Nature et découvertes

Patrick Jouin et Sanjit Manku dotent le restaurant du Plaza Athénée de nouveaux atours oniriques et organiques, comme un écrin symbolique et idéal au concept de naturalité cher à Alain Ducasse.

Fort de la confiance du chef qui leur a donné carte blanche, Patrick Jouin et Sanjit Manku ont fait le choix d’une esthétique radicale, minimale mais grandiose, pour réinventer le restaurant triplement étoilé de l’établissement, avenue Montaigne. S’appuyant, comme souvent, sur le savoir-faire reconnu d’une armada d’artisans d’exception, ils ont imaginé un lieu hors du temps et des canons habituels des grandes institutions gastronomiques, qui serait à la fois respectueux des ors des Palaces, mais résolument tournés vers le futur. Il faut dire qu’Alain Ducasse a mis à profit les onze mois de fermeture de son restaurant pour repenser totalement la carte de son restaurant, et célébrer sous le terme de « Naturalité », une cuisine locavore, naturelle, raisonnée et durable qui fait la part belle aux produits issus de l’agriculture biologique et préfère les poissons à la viande qui disparaît quasiment des menus.

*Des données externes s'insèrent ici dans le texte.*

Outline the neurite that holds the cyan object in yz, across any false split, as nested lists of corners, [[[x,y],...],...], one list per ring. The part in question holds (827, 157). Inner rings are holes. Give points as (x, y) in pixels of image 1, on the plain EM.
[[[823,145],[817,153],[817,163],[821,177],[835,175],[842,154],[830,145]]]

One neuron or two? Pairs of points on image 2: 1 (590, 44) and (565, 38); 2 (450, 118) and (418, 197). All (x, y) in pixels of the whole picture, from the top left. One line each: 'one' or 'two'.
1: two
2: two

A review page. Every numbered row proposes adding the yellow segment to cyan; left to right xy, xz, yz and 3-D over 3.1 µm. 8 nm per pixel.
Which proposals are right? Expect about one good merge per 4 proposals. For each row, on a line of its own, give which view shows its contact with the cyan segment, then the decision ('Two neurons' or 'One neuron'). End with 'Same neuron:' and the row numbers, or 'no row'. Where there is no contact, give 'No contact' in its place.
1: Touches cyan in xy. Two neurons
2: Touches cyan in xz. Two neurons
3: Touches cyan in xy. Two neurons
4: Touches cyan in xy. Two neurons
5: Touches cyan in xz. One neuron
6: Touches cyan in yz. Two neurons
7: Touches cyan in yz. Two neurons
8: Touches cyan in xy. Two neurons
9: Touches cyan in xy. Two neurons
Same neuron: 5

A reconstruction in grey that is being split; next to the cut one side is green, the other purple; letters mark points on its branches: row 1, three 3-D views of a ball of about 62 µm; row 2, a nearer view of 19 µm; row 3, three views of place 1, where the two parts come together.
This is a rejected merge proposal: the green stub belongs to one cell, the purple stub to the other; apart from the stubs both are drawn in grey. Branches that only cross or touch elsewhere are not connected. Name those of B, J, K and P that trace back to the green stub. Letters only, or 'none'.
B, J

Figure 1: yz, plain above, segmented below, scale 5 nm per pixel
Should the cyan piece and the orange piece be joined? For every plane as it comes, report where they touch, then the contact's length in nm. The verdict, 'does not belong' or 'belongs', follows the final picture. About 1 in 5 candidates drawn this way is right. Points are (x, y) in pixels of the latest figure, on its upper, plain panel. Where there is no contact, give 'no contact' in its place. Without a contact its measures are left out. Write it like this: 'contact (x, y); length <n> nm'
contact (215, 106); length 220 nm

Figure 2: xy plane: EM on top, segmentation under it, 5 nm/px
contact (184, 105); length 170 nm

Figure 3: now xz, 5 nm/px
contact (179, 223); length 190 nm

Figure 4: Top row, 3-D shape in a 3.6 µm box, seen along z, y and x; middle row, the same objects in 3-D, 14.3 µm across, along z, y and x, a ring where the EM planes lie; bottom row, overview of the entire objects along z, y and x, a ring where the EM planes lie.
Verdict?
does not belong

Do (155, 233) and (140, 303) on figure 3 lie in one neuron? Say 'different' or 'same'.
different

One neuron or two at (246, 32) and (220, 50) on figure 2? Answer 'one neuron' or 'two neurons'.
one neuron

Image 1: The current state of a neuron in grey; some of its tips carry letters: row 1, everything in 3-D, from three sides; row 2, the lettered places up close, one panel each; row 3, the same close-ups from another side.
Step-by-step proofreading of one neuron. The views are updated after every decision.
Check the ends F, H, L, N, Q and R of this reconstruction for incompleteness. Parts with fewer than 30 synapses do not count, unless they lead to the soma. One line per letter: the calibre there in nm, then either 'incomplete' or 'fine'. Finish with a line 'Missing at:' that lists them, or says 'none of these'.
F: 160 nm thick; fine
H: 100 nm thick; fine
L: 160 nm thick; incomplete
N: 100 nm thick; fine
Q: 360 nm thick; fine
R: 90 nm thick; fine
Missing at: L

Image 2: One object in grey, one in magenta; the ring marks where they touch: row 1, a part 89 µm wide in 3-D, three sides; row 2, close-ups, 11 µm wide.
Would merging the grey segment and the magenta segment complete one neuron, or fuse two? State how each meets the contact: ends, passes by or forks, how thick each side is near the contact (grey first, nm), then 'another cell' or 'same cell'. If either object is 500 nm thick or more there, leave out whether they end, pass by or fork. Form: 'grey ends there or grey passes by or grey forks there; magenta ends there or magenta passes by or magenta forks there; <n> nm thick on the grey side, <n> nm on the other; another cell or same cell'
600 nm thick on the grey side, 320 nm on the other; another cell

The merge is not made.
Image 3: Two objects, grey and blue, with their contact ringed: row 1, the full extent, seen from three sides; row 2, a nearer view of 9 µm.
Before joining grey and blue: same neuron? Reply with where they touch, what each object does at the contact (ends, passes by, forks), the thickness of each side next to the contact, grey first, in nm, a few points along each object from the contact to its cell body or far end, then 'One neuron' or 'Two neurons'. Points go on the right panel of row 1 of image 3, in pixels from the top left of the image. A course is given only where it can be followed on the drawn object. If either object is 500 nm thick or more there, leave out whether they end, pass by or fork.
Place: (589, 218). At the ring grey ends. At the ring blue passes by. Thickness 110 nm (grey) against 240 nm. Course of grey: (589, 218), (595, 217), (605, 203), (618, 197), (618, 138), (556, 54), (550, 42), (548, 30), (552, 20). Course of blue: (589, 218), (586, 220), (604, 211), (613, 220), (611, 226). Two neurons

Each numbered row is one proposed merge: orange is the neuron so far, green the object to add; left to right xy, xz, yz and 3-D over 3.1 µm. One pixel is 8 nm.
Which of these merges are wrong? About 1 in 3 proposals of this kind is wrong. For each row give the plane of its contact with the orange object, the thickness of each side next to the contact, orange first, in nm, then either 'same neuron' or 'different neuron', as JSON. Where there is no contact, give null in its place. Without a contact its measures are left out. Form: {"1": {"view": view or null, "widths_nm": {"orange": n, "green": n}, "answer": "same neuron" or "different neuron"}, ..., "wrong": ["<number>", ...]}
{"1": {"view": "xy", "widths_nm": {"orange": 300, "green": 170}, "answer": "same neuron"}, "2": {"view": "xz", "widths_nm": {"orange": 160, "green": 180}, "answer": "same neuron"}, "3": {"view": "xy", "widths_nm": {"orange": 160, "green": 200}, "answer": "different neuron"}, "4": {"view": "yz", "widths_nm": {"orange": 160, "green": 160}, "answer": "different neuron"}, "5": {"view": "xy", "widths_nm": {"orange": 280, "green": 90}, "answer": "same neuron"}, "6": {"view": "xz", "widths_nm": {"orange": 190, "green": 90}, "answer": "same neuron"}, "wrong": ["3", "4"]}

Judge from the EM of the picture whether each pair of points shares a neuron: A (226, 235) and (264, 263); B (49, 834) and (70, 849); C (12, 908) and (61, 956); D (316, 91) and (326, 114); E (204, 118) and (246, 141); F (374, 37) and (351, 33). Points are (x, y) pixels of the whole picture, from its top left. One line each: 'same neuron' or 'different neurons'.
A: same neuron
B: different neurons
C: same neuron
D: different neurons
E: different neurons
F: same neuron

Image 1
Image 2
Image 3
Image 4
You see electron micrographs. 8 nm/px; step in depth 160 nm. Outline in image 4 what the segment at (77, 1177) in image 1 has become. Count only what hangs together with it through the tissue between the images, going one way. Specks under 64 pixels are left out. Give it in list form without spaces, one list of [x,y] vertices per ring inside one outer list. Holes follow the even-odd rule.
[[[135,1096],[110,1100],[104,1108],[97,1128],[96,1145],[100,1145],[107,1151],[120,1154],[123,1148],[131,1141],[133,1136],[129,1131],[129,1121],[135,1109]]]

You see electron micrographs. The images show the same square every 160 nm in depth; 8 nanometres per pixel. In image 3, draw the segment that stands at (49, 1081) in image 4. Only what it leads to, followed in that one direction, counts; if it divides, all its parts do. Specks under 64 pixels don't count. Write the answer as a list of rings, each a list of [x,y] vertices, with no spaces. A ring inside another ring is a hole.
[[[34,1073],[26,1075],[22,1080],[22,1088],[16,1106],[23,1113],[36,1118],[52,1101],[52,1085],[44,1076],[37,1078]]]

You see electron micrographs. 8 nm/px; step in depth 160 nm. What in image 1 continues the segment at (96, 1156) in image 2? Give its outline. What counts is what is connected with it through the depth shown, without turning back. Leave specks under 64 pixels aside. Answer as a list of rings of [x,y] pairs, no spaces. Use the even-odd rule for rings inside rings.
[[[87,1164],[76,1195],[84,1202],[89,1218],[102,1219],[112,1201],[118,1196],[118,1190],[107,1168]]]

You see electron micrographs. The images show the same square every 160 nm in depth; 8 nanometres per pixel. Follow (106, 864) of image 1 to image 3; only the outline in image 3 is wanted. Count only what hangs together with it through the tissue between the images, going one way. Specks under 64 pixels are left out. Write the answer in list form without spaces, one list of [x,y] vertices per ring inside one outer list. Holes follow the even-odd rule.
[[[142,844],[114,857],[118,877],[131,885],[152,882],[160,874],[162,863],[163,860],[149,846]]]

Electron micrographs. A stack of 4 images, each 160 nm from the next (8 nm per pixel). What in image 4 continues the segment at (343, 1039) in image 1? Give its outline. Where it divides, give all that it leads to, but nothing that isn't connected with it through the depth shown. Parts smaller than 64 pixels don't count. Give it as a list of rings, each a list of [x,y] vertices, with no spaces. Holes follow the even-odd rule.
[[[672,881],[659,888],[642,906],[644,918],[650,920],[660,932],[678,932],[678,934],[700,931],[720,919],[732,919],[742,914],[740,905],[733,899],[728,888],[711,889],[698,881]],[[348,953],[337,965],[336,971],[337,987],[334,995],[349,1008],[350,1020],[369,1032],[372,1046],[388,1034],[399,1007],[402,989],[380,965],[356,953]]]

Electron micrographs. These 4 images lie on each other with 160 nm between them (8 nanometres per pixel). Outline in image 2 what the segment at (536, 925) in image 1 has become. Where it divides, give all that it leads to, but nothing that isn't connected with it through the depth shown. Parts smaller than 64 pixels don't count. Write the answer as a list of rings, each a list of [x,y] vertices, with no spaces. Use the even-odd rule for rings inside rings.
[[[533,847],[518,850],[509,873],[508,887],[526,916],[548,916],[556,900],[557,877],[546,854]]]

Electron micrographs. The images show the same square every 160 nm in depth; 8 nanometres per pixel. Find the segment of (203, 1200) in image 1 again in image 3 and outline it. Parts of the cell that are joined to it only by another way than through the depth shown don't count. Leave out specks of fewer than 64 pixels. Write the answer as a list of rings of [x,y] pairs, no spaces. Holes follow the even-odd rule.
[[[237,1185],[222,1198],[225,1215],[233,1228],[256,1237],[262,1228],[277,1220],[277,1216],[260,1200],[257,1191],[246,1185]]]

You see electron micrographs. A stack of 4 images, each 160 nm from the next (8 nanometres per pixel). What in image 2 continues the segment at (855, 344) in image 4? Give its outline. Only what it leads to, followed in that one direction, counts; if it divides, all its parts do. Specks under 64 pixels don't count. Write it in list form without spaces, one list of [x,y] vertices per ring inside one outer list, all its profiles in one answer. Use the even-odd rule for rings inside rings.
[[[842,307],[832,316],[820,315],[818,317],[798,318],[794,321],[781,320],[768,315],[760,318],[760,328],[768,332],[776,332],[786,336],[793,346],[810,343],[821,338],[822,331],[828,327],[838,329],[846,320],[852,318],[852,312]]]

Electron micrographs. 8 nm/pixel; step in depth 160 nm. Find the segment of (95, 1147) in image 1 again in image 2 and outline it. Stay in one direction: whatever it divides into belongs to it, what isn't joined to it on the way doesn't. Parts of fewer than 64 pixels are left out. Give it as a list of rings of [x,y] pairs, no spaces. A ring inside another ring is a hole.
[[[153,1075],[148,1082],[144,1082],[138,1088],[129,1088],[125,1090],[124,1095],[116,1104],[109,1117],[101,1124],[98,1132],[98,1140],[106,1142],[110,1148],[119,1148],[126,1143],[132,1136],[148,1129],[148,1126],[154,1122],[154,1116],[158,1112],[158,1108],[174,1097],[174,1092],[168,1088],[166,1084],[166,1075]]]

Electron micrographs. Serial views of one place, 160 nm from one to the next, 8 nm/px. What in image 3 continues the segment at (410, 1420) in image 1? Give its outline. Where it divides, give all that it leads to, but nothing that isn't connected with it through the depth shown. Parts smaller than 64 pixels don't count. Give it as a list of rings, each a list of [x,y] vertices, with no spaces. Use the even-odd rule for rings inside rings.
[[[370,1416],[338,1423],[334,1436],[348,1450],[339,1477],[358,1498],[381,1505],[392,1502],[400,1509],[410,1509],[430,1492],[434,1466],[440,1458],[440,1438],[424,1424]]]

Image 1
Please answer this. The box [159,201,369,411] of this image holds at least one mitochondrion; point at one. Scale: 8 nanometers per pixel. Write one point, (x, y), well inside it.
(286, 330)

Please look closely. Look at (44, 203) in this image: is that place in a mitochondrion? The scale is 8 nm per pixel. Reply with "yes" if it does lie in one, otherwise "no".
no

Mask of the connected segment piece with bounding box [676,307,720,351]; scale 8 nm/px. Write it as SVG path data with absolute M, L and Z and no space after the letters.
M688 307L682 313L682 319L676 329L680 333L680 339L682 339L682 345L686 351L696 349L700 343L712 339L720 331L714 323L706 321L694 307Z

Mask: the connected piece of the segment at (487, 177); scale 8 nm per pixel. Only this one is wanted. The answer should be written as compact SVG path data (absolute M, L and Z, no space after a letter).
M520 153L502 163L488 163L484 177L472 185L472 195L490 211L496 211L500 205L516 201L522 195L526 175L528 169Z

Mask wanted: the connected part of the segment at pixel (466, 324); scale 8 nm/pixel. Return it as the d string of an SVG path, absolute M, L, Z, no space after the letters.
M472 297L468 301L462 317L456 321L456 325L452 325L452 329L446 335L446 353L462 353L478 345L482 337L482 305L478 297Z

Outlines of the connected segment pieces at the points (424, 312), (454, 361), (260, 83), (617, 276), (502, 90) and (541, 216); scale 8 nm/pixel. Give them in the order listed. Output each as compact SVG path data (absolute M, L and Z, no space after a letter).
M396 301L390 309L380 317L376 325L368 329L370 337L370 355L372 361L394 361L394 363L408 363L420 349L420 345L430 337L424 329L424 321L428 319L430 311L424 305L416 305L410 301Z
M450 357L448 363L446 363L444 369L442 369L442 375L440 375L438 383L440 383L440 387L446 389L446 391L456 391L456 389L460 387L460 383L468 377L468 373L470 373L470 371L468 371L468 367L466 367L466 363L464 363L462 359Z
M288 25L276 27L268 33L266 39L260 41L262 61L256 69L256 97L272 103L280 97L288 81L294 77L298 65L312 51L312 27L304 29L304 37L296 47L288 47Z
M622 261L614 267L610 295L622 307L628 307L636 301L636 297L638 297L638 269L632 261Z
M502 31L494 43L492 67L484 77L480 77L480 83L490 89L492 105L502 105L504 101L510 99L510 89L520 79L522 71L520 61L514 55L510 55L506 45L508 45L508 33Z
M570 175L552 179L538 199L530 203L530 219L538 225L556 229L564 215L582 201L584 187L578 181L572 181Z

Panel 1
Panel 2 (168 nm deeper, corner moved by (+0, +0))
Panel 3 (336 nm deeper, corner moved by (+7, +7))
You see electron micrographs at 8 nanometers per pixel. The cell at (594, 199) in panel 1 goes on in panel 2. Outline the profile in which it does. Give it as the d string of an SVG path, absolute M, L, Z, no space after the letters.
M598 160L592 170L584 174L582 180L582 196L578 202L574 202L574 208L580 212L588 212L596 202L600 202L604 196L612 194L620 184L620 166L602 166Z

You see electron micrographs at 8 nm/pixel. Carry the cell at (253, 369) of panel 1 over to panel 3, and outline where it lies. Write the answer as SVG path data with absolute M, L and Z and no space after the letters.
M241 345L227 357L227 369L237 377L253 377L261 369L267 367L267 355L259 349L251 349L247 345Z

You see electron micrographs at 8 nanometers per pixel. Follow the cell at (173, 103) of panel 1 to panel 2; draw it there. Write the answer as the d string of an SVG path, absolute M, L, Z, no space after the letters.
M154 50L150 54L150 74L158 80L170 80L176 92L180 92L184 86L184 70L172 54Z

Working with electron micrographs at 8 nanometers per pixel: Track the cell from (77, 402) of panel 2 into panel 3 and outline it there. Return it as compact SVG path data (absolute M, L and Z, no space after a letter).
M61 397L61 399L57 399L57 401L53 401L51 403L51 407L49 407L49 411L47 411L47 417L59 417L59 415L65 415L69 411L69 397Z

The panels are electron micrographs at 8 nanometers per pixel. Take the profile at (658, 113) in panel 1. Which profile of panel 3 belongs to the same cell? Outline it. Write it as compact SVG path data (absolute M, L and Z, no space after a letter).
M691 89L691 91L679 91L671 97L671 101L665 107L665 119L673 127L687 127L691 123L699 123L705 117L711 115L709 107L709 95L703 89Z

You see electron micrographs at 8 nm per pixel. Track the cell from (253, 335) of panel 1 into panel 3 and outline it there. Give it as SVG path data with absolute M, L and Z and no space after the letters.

Une révolution qui se traduit aussi dans la décoration résolument organique d’une salle très théâtralisée, entre simplicité, raffinement, authenticité et élégance. Pièces emblématiques de ce nouveau dispositif, de monumentales coques en inox poli servent ici de cocon protecteur et rassurant, à la manière de cloches de service géantes, et reflètent les pampilles des lustres majestueux comme autant de vestiges de l’ancienne salle. De la même manière, une alcôve recouverte de lames de bois cintrées de chêne brut rappelle la coque des bateaux de pêcheurs, et reprend en clin d’œil dans le staff, l’empreinte des anciens paravents du restaurant avec ses légumes brodés. Pour augmenter l’intimité du lieu, Patrick Jouin et Sanjit Manku ont aussi imaginé quatre paravents, lumineux et intrigants qui abritent les tables dressées sans nappe et les fauteuils Poliform dessinés pour un confort d’assise optimal et dont le piètement en forme de patin glisse sans aucun bruit sur le sol. Réalisés par l’entreprise Rinck à partir du tissu en métal tissé que Jouin avait utilisé pour les rideaux du restaurant lors de sa première intervention il y a dix ans, et d’une feuille d’inox poli, ils créent un effet miroir qui agrandit l’espace. Un jeu de transparence que l’on retrouve au fond de la salle, avec un cabinet de curiosités caché derrière un miroir sans tain, qui illustre, par l’objet, la savante histoire des arts de la table, mêlant des pièces uniques issues de la collection personnelle du chef et des plus grandes manufactures françaises comme Christofle ou Saint-Louis.